Vous connaissez certainement l’homo sapiens, l’homme de sagesse, peut-être l’homo faber, l’artisan qui fabrique, éventuellement l’homo ludens, celui qui joue, mais peu probablement l’homme dans sa dimension de communicant, d’homo commūnicāns. Ce concept remonterait à Norbert Wiener qui fonda la cybernétique, qu’on nommerait aujourd’hui systémique. « Le réel pourrait tout entier s’interpréter en terme d’information et de communication » en dit Philippe Breton. Cette communication revêtant une certaine transparence, et pourquoi pas aussi une NonViolence (CNV), afin que le lien social soit entretenu et contrebalance l’entropie causée par les conflits (ou les nouveaux arrivants). Certains pourront alors regretter que l’homme soit communicant, s’expose à un public, plutôt que se livrer à des introspections pour apprendre qui il est.
Or c’est à mon avis une erreur que réduire la communication à ce qui est diffusé par la TV, tout en reconnaissant que 30 ans après le propos de Jacques Mousseau, nous communiquons tous allègrement sur les réseaux sociaux, à grand coup de selfies et d’évocation de ce que font nos conjoints, nos enfants, sans forcément leur demander leur avis pour être ainsi exposés. Car il nous faut aussi songer à l’homo œconomicus, celui qui a besoin de gagner sa vie pour vivre, de consommer pour sa subsistance et un peu de loisirs, lorsqu’il n’est pas né nanti par une fortune qui l’en dispense, ou titulaire d’une pension qui l’en affranchit. Et donc, dans ce but, il doit employer à minima un CV pour accéder à des emplois, ou faire savoir qu’il est un homo faber, un artisan, afin que des clients se présentent à lui avec des besoins à satisfaire. Communiquer n’est donc pas qu’indispensable, c’est aussi un acte politique que de faire savoir à des citoyens ad hoc que l’on existe et qu’on peut leur être d’une certaine utilité. Par conséquent l’homo doit être en plus politicus, avoir un rôle dans la cité et le faire savoir, procurer le désir qu’on fasse appel à lui, qu’on ne l’abandonne pas comme un mendiant au bon gré de la charité publique.

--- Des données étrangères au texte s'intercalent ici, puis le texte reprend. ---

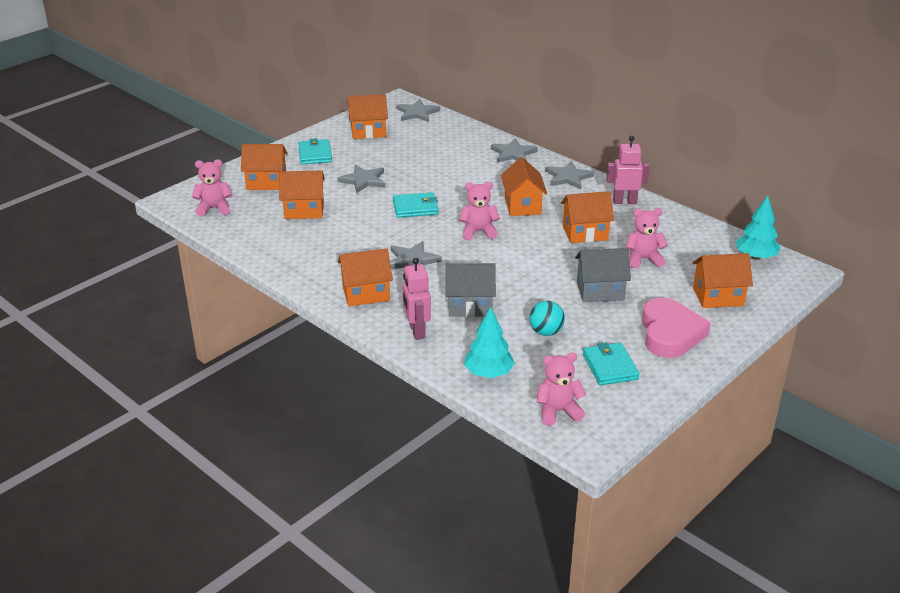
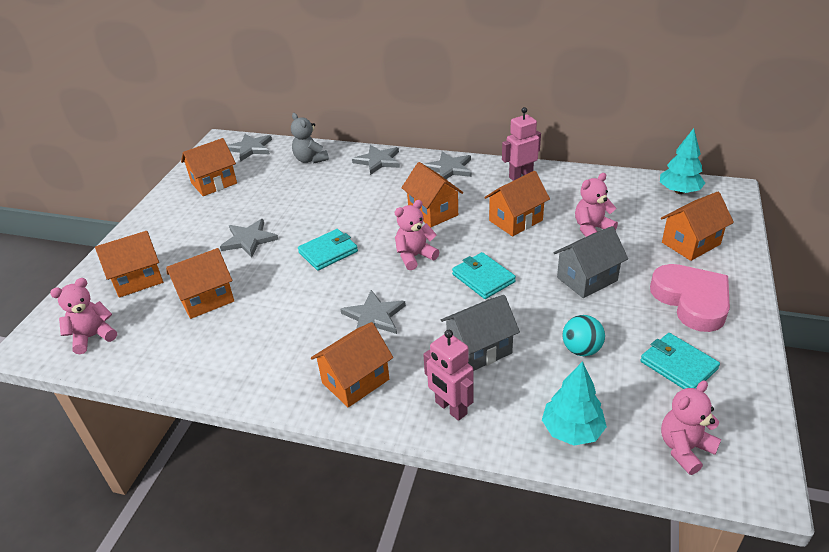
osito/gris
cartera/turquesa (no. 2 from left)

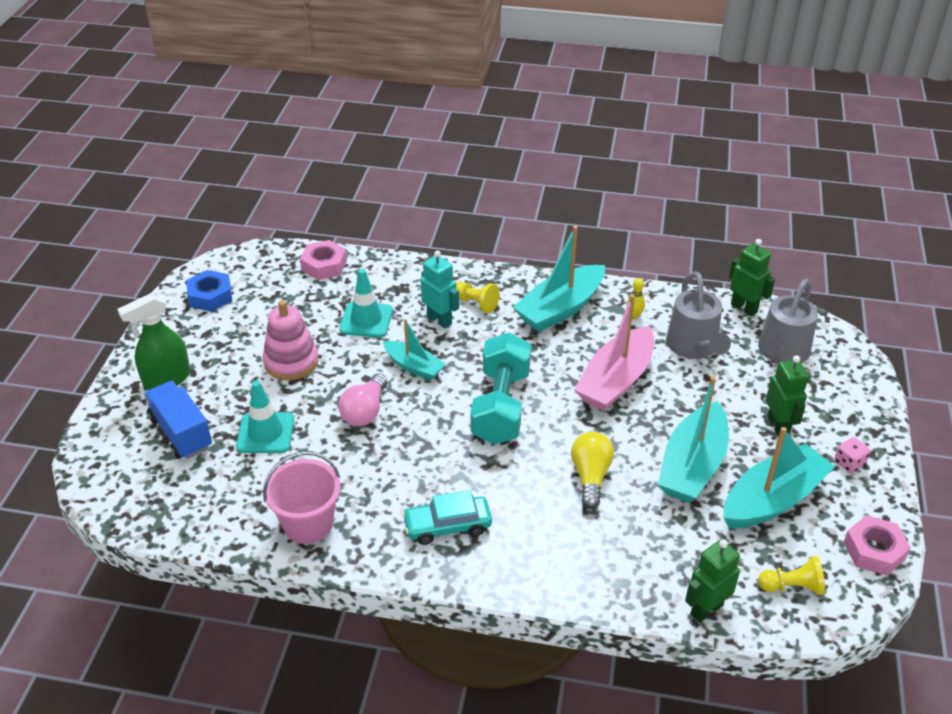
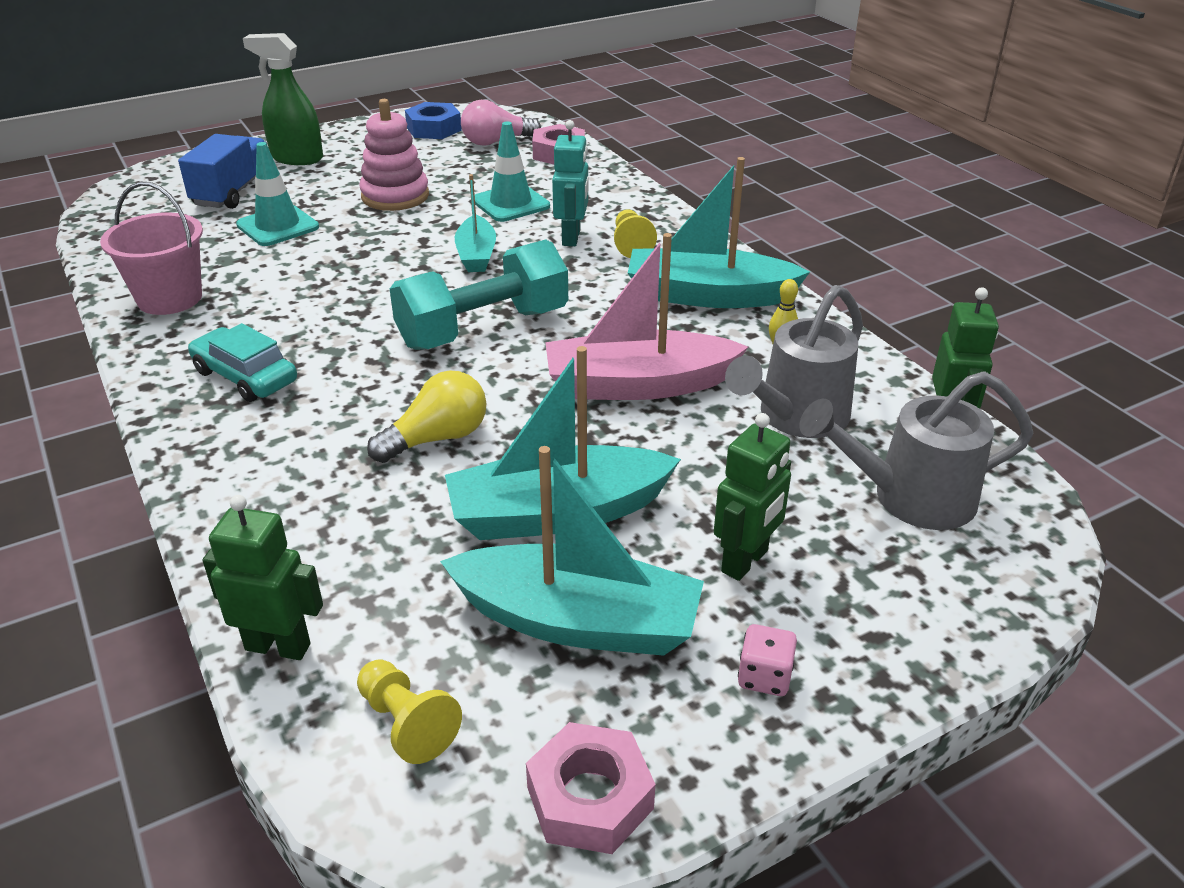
bombilla/rosa

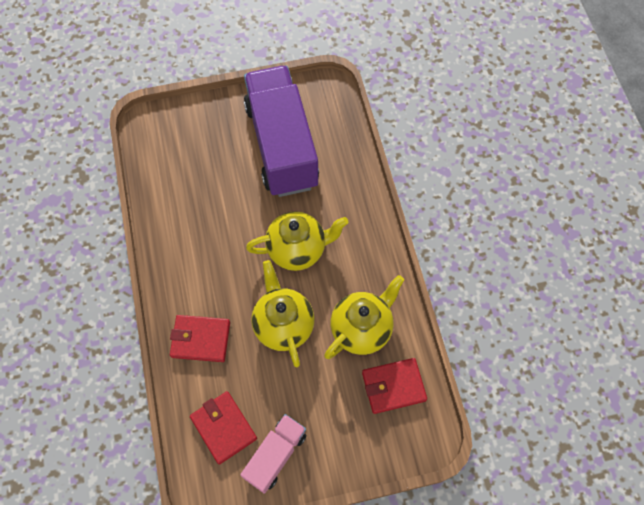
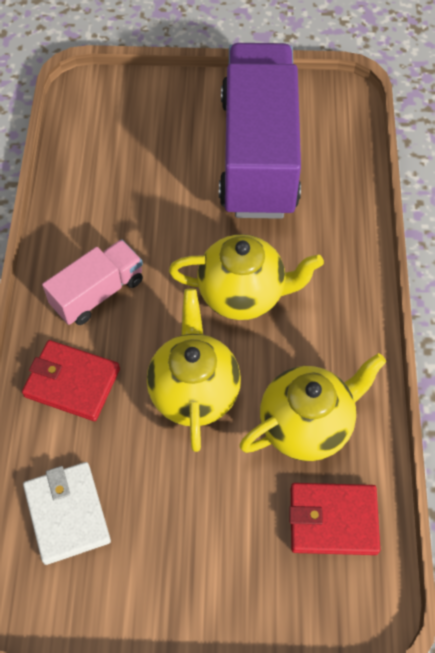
camión/rosa
cartera/blanco

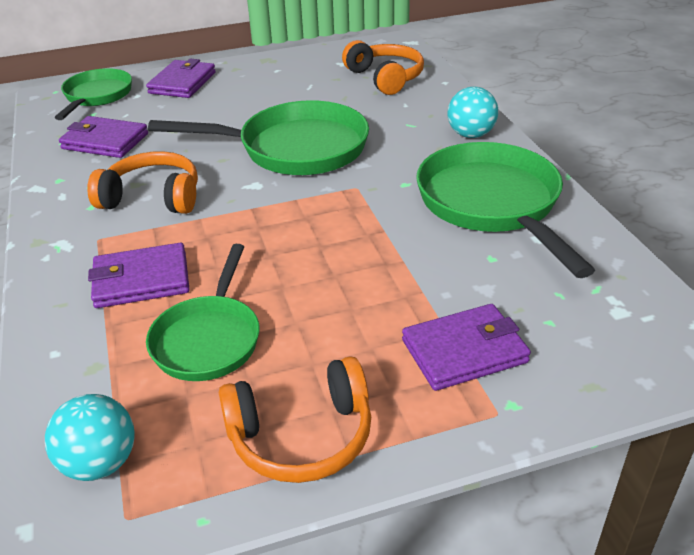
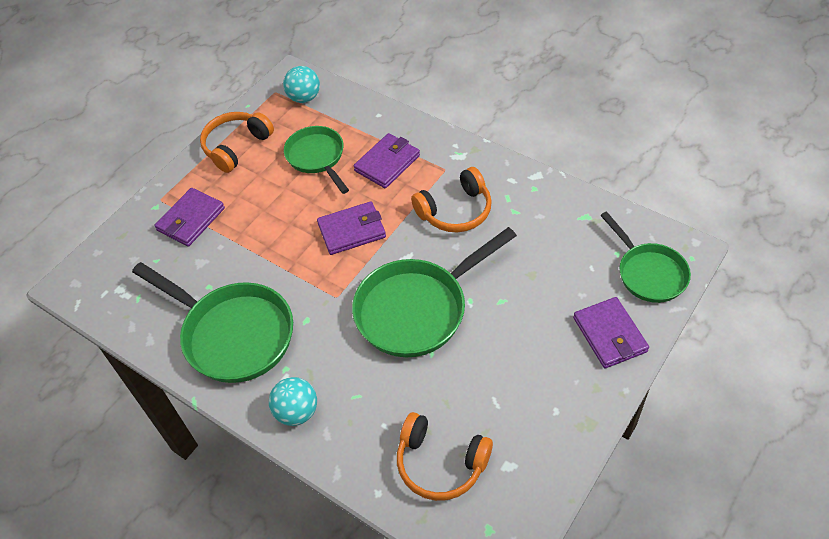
cartera/morado (no. 2 from left)

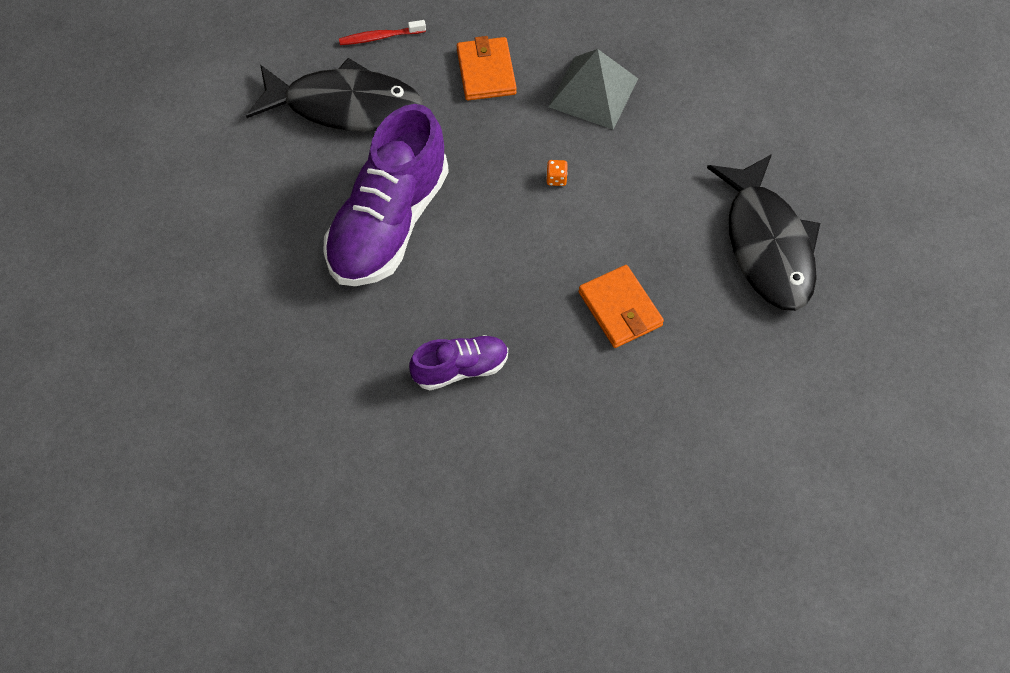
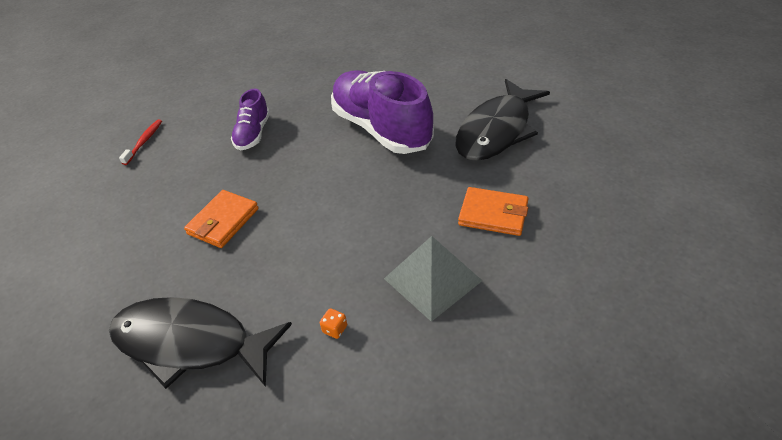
cepillo de dientes/rojo
dado/naranja
cartera/naranja (no. 1 from left)

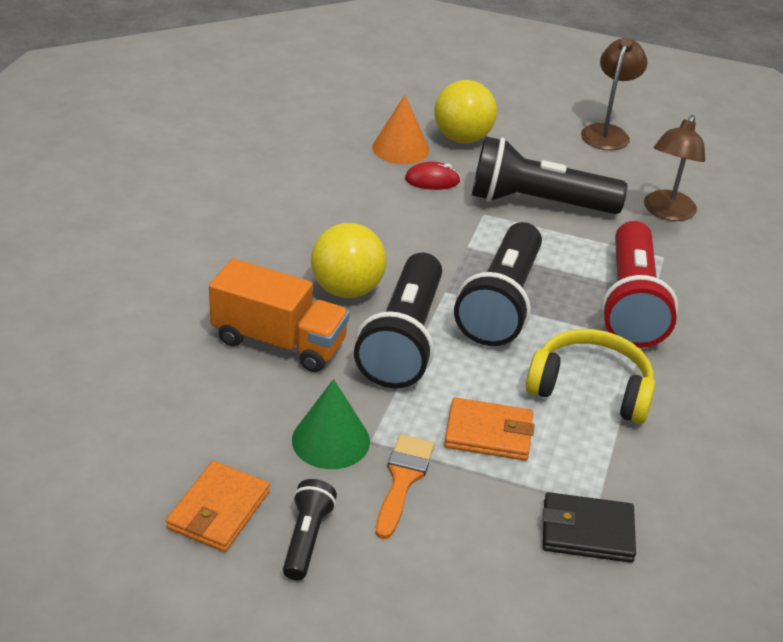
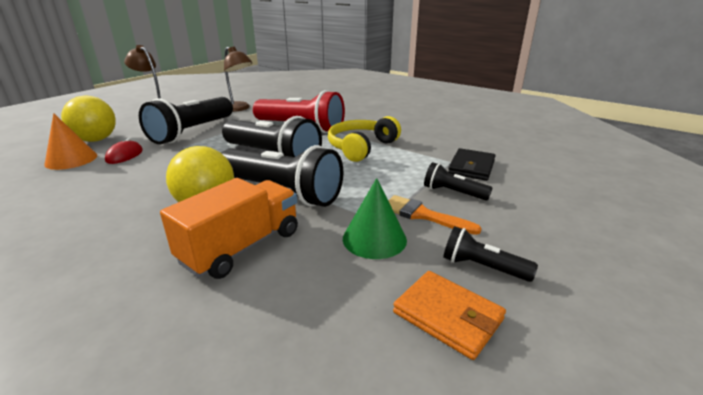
cartera/naranja (no. 2 from left in the first image)
lámpara de mano/negro (no. 4 from left)

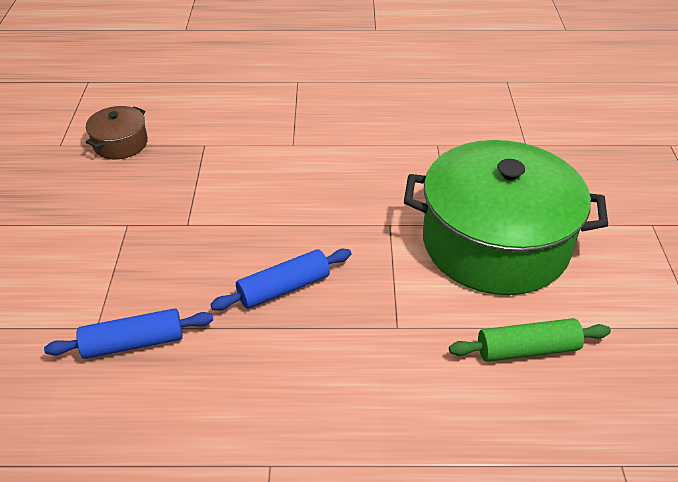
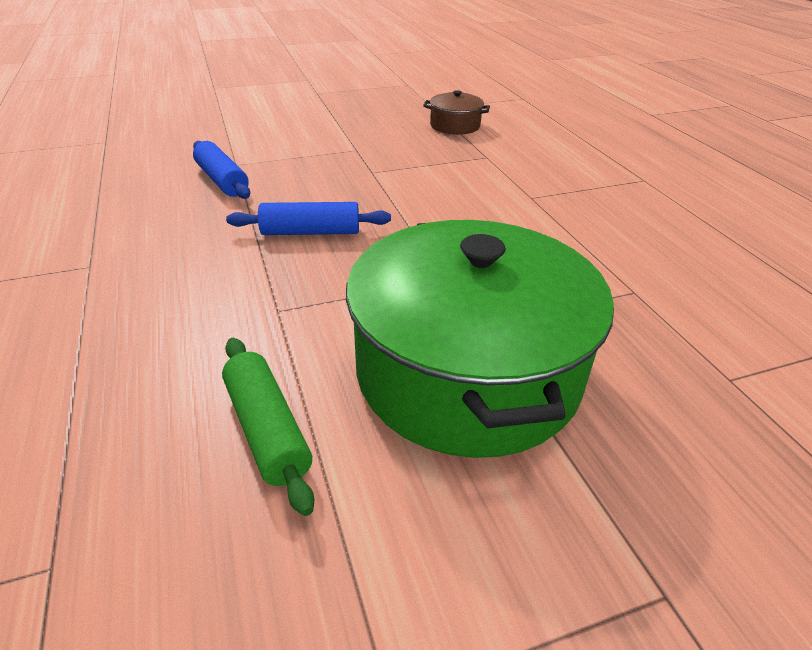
rodillo/azul (no. 2 from left)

Car communiquer n’est pas qu’exprimer une information plus ou moins pertinente pour son public, son audience, c’est aussi mettre en commun cette information, en nous rappelant que le latin munus signifie la tâche, le job. La communauté est donc de considérer que nous avons des besoins communs, des tâches à nous partager, auxquels il peut falloir que nous nous y mettions à plusieurs pour les satisfaire. L’état n’a pas à pourvoir à tout, les citoyens peuvent aussi se réunir, s’associer, pour procurer un bien ou un service, réaliser une tâche, à l’instar de Koru Conseil qui essaie modestement de communiquer un peu de sagesse. Et si alors je peux admettre de devoir payer pour pouvoir exprimer mes communications quand elles requièrent la contribution d’un concitoyen homo faber, j’ai un peu de mal à comprendre pourquoi je devrais payer pour apprendre quelque chose, surtout si je n’en ai pas besoin. Nous avons donc ici une problématique de pertinence dans notre communication afin de ne pas spammer les gens.
Mais ce que sous-tend aussi ce concept d’homo commūnicāns est aussi ceux d’identité et de grammaire : qui parle à qui, comment faut-il le leur dire ? Cette identité est-elle définie par un nom propre, un numéro de téléphone ou d’adresse IP, ou par une fonction économique ou politique ? Doit-on faire savoir, comme on le fait dans les actes notariés, non seulement comment on nous appelle, mais également ce que nous faisons dans la communauté, la cité, quelle est notre profession ? Qu’est-ce qui nous définit au regard de nos interlocuteurs ? Serait-ce en fonction de ces critères qu’ils nous écoutent ? Ou cela serait-il plutôt déterminé par le plaisir et la facilité de la communication, donc par l’art de parler ou écrire non pas « correctement » comme si des règles transcendantes le fixaient, mais par rapport aux capacités d’entendement de notre audience ? Les deux aspects semblent jouer ensemble assurément.
Et donc, si vous parvenez à ce point de ce texte, avec sa grammaire assez « classique » et son auteur peu connu, ceci voudrait dire que vous le trouvez intéressant, que cette « charge mentale supplémentaire » vous plait, sans parler du temps de lecture à y consacrer. Voudrez-vous alors m’en accuser réception ? Communiquer en retour votre appréciation, ou peut-être une critique, plutôt que rester dans un anonymat et un silence asocial ? Sommes nous bien vous et moi membres de la même communauté et avez-vous envie de me le faire savoir ? Car la communication est un processus interactif et bidirectionnel qui nécessite la participation active de toutes les parties concernées.